Le deuxième film du cinéaste russe à la mode depuis ses incursions au festival de Cannes est à mon humble avis son plus réussi.
Atmosphère lourde et rythme lent caractérisent ce bannissement qui oscille entre Tarkovski et Bergman.
La beauté des images couplée à la symbolique font la force du cinéma de Zvyagintsev. Cette dernière ne prend jamais le pas sur le réel, elle peut ainsi répendre son message sans déformation ni adaptation artificielles. Le quotidien, la réalité sont présents et assumés. Le symbole permet à l'humain de voir son âme s'incarner. De l'arbre à l'eau purificatrice, ce n'est là que pour illustrer les conséquences des choix répétés de l'homme. Peu importe l'omniprésence de ce symboles, l'histoire se suffit bien à elle même si le spectateur n'adhère pas.
Zviaguintzev dépeint un couple en proie à une crise majeure révélatrice d'une incommunicabilité tragique.
Il reste fidèle à son comédien et au chef opérateur de son premier film Le Retour. Le role d'Alex vaudra à Konstantin Lavronenko le prix d'interprétation à Cannes. Sa présence physique, son charisme avait déjà impressionné dans le rôle du père étrange et inquiétant du Retour.
Face à son épouse
Véra est une femme perdue. Aimante, trop compréhensive, elle se retrouve dans une situation qui nécessite le soutien, la présence de son homme.
En lui exposant les faits, elle refuse de lui imposer un choix et le laisse complètement libre de ce dernier.
Là l'incommunicabilité au sein du couple montre toute son ampleur.
Lui fera avec ce qu'il a, sans chercher à comprendre.
La scène entre mère et fille qui refuse son surnom d'enfant pour revendiquer son identité propre montre que l'affirmation de soi est une étape indispensable que la mère n'a pas franchie.
Elle essaie de lui parler, de s'exprimer. Ils s'aiment. Il l'écoute mais n'entend pas.
Il fait le mauvais choix puis le mauvais choix et encore le mauvais choix. Il se fie aux apparences, aux codes du monde violent auquel il est lié par sa famille mais face au choix, il prend sa décision sans se fier à celle qui ne lui impose rien. La gradation du tragique est en marche, l'inéluctable prend corps dans les mots et les regards d'Alex.
La dernière partie, monstrueux flash back centré sur Véra montre à quel point il est passé à côté.
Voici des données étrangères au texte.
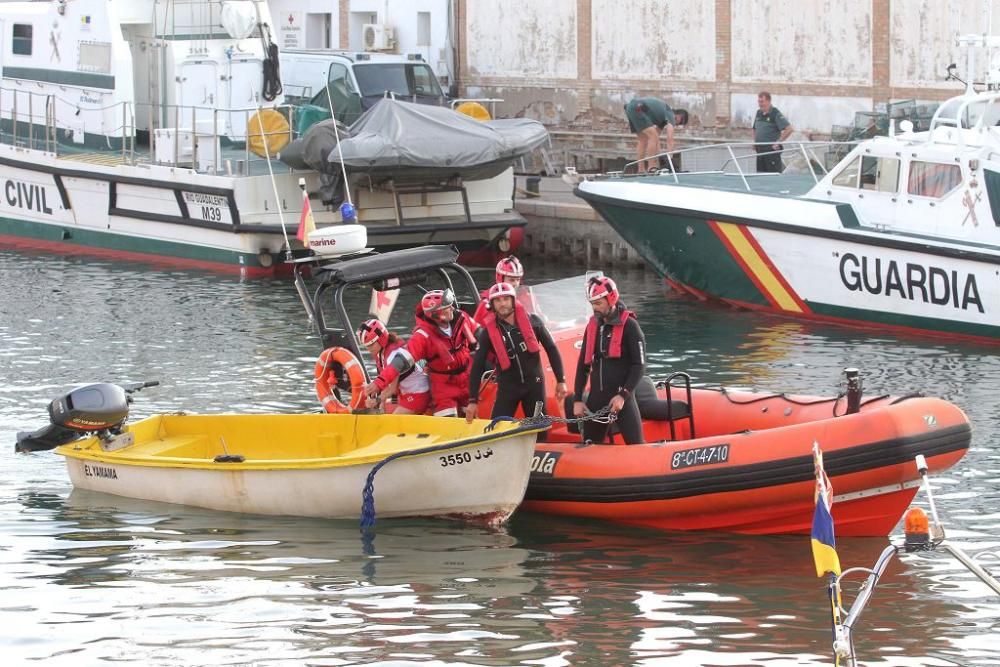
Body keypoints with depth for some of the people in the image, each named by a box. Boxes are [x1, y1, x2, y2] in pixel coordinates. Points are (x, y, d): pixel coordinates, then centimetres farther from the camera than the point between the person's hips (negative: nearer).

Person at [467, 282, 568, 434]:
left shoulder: (532, 321, -6)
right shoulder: (488, 332, -8)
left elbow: (551, 349, 2)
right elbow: (477, 366, -6)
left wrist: (561, 380, 1)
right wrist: (473, 401, -9)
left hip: (534, 383, 1)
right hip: (508, 386, -1)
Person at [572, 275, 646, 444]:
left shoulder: (628, 325, -7)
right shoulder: (592, 326, 11)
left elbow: (639, 365, -10)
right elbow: (583, 365, 15)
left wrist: (623, 396, -17)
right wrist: (577, 400, 7)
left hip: (621, 398, -6)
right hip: (596, 398, 6)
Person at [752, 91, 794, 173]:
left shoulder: (775, 114, -10)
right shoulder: (759, 113, 12)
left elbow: (789, 129, -17)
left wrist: (778, 142, -16)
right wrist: (755, 142, 13)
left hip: (772, 150, -7)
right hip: (760, 150, 7)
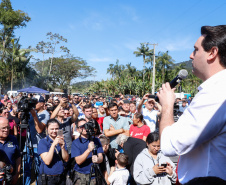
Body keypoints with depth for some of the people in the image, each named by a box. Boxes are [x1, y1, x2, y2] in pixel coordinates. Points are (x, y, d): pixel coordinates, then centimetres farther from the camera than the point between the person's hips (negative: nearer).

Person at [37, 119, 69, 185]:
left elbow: (66, 159, -3)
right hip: (47, 179, -4)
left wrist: (62, 147, -18)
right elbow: (47, 161, -19)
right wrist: (53, 144, -25)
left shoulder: (61, 140, 4)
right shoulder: (42, 142, -10)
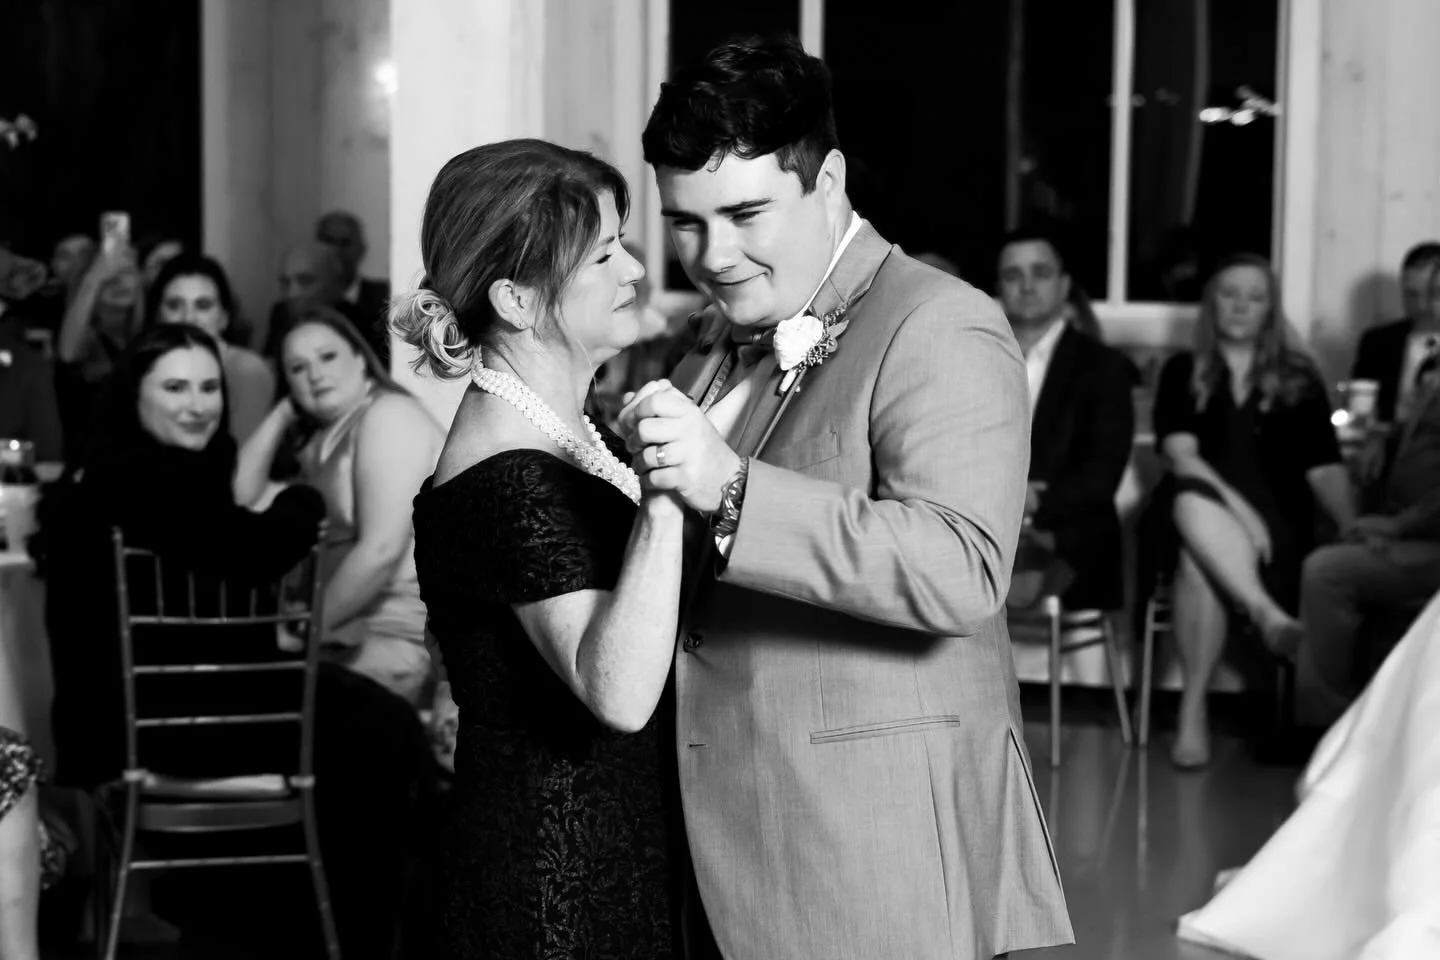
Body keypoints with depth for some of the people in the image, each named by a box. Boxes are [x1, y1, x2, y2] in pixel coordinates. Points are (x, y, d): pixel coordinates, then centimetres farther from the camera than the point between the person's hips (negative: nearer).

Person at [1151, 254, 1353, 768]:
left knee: (1198, 561, -36)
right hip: (1205, 510, 0)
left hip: (1278, 520, 0)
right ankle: (1270, 615, -50)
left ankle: (1194, 708, -31)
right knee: (1191, 500, -40)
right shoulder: (1182, 372, 15)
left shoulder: (1299, 378, 16)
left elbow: (1323, 468, 8)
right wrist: (1236, 509, -19)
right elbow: (1181, 454, -2)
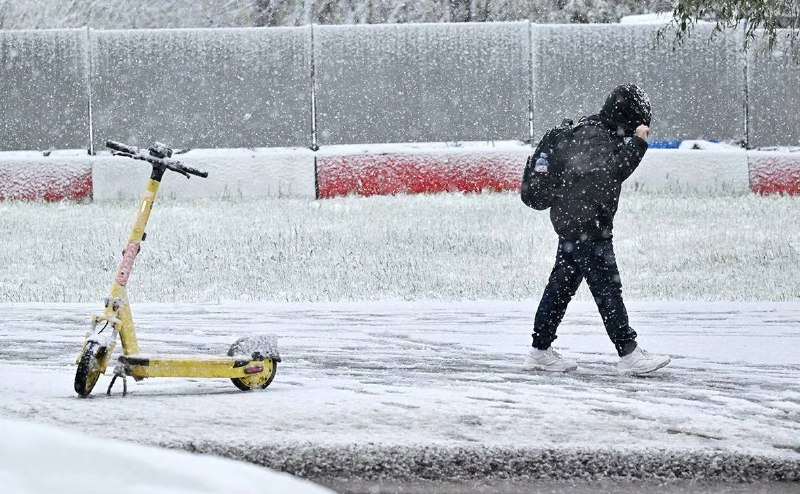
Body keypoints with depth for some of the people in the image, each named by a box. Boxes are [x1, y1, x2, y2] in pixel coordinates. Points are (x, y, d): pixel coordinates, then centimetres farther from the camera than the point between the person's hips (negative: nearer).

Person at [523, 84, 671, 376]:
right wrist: (636, 143, -26)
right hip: (584, 223, -11)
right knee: (607, 286, -10)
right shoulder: (594, 137, -17)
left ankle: (540, 351, 17)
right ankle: (628, 354, -11)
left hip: (572, 221, 11)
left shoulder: (596, 131, 14)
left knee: (562, 284, 13)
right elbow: (611, 171, -27)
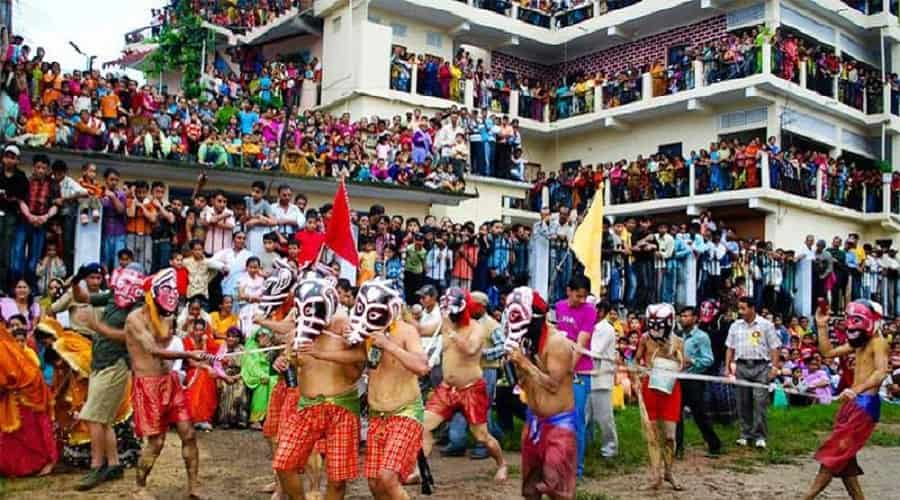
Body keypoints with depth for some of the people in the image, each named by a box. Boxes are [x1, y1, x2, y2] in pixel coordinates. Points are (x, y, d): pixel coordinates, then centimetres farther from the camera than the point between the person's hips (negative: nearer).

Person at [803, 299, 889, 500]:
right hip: (853, 402, 10)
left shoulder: (878, 342, -12)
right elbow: (828, 352, 19)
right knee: (843, 458, 12)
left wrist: (856, 390, -43)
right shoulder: (859, 343, 16)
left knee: (835, 454, -7)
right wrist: (822, 327, 10)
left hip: (866, 403, -9)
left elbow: (881, 372, -28)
D'elle, de ses attentes, du problème, de la solution.
Si elle avait voulu/su guider son choix ; si lui avait pris en compte ses demandes... L'inéluctable aurait été évité.
La liberté est au cœur du métrage. Celle du spectateur, celle d'Alex mais Véra, à trop respecter celle des autres oublie non seulement la sienne mais ne s'autorise pas à exister. La tentative silencieuse de poser ses limites n'aboutissent qu'à un malentendu dramatique.